Symposium MT03—Automated and Data-Driven Approaches to Materials Development—Bridging the Gap Between Theory and Industry
Process development cycles of materials from discovery through synthesis towards manufacturing and devices is inherently slow (15-25 years). Today, there is parallel development of automation and robotics, high performance computing (HPC) and ubiquitous machine learning algorithms, the confluence of which, can better inform experiments and theory. This unique opportunity can potentially transform the way in which we do materials research, with faster learning, new tools and deeper insight into materials science problem. This can ultimately accelerate innovation and result in faster returns-on-investment for funding agencies and practitioners alike. Application of machine learning to materials science problems is still a nascent field, and many open questions remain.

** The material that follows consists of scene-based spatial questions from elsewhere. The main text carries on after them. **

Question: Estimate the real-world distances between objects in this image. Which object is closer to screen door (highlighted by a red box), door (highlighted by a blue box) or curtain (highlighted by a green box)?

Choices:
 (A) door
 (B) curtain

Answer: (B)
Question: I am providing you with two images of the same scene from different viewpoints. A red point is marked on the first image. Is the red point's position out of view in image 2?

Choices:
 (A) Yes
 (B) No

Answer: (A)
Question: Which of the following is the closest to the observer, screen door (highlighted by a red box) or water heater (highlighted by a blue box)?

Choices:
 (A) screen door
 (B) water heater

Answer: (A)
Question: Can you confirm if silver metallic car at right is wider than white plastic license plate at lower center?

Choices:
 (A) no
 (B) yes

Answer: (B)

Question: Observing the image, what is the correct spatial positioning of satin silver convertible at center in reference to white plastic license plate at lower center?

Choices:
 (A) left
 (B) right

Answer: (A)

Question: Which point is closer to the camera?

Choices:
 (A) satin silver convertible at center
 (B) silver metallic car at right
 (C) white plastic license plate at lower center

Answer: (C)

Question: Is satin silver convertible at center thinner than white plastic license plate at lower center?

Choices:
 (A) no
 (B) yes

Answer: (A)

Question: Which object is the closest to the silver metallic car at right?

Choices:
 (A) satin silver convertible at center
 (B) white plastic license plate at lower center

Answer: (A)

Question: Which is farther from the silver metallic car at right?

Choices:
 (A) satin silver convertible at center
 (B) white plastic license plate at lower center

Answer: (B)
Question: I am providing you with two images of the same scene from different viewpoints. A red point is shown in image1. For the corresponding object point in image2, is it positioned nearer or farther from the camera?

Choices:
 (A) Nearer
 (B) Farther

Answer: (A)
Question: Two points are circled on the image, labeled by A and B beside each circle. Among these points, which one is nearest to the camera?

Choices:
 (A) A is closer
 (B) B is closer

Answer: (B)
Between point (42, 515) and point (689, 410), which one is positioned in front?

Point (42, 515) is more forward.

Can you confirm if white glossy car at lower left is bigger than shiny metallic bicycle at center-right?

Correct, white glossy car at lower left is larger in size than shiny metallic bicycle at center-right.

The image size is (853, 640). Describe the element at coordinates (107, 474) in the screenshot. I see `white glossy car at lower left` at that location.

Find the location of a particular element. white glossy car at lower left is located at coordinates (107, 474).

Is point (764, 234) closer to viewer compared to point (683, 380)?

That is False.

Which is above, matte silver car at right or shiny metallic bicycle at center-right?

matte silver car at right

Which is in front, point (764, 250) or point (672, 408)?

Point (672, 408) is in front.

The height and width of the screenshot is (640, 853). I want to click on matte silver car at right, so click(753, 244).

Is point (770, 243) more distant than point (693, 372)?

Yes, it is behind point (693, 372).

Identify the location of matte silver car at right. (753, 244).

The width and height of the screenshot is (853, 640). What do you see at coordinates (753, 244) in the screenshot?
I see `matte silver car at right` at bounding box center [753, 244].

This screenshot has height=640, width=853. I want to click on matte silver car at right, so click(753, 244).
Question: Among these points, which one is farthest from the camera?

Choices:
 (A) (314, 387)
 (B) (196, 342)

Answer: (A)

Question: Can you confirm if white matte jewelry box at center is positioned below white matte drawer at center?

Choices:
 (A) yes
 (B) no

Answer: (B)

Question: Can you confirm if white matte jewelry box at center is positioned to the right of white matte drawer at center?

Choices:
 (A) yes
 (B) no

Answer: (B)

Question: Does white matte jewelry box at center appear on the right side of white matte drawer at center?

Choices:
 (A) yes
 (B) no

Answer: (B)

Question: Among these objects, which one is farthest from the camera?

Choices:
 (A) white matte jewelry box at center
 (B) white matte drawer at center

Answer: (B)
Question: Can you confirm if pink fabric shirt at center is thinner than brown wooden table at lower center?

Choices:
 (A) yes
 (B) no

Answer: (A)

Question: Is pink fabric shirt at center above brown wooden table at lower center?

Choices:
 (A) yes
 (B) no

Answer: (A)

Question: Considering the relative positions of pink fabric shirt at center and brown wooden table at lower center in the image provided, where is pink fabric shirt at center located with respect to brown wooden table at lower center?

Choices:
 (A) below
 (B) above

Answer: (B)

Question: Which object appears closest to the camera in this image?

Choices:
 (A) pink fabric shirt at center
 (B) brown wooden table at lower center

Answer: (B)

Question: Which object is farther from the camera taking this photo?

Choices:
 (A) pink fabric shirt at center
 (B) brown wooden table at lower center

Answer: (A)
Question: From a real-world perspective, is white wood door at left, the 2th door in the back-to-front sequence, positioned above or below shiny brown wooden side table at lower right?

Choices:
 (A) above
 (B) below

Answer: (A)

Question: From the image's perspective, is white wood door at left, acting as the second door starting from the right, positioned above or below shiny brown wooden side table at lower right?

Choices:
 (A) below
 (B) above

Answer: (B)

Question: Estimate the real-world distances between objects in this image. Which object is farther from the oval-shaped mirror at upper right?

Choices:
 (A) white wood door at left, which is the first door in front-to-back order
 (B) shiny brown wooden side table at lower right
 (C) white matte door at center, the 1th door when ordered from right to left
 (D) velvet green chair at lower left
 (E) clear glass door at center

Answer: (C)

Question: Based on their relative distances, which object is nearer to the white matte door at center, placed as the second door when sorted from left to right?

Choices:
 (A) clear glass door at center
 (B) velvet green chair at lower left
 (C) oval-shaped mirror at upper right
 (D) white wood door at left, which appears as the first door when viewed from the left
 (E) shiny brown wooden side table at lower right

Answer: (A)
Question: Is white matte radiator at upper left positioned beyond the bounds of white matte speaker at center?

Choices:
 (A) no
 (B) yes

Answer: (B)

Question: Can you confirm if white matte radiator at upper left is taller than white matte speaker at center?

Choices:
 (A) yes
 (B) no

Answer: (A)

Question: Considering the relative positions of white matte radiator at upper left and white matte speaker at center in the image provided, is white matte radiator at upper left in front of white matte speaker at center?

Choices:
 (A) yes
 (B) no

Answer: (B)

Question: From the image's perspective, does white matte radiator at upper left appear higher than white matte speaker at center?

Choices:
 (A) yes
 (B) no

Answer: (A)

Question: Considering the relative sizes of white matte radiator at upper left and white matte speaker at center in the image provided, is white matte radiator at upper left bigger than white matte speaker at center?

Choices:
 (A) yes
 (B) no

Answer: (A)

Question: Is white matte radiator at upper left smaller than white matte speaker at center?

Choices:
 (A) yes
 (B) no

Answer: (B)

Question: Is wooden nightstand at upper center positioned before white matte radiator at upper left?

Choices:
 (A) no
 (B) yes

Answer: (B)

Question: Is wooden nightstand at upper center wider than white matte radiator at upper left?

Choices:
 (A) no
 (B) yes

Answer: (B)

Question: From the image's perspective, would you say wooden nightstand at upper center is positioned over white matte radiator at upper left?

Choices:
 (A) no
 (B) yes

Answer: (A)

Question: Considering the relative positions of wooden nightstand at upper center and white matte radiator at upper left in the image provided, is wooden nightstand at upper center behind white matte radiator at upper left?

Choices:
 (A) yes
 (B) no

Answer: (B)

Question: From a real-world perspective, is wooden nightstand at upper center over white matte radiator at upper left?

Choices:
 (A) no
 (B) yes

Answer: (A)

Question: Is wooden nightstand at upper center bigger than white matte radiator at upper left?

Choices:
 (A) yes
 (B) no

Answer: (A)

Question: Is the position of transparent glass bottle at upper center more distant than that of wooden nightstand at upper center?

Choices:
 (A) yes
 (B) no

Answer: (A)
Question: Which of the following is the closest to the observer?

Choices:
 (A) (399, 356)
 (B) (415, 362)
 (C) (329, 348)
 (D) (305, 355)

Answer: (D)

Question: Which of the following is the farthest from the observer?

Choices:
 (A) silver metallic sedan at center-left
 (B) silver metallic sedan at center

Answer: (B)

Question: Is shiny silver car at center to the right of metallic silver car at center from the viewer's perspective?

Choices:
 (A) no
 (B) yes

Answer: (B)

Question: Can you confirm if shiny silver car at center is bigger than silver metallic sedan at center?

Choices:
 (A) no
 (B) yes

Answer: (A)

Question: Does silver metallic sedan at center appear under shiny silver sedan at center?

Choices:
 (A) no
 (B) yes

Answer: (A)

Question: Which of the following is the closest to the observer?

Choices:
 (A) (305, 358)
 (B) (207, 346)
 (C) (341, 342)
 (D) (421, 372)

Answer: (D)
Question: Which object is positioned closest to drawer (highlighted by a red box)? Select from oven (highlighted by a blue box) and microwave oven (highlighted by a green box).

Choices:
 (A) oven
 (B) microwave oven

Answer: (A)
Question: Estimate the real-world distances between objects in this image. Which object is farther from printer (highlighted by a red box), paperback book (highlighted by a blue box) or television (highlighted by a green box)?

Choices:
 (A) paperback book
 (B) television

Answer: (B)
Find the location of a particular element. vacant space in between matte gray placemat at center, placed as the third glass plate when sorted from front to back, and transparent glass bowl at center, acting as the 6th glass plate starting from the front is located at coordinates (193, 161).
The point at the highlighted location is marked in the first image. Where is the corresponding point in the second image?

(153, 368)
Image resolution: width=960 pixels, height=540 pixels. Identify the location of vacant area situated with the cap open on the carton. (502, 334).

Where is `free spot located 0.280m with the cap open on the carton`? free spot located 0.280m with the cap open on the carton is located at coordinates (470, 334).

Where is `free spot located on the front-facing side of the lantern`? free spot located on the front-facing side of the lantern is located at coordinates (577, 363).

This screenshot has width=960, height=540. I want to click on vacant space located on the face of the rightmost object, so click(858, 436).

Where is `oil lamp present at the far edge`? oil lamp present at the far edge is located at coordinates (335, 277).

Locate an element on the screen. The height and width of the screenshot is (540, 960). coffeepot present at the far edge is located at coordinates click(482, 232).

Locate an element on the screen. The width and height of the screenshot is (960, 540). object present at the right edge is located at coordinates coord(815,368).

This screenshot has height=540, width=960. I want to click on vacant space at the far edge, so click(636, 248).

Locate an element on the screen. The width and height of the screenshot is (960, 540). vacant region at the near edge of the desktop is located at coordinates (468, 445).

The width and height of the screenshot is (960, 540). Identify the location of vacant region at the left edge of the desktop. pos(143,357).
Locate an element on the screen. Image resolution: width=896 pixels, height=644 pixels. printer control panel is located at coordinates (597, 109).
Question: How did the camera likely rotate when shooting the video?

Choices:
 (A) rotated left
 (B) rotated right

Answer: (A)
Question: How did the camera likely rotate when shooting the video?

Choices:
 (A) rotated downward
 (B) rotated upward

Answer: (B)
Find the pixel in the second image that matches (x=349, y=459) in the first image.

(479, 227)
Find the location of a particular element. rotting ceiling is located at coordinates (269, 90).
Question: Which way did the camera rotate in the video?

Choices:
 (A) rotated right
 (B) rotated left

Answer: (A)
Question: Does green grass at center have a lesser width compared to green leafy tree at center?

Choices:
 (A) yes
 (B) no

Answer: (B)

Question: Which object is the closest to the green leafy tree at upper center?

Especially intriguing is the unique nature of the material science as a testbed to test newly developed algorithms in machine learning – sparse datasets, varying qualities of labeled data and natural language processing to mine data from large bodies of literature are key features that can benefit both fields. In addition, new experimental capabilities can be built that can leverage upon the extended toolkit that machine learning and automation along with HPC can provide.
The purpose of this symposium is to convene experts in various domains with a shared interest in accelerating the rate of novel materials development. Specifically, this symposium will focus on bridging gaps between theory and industrial application, with an emphasis on the materials down-selection, accelerated testing, and industry & technology transfer.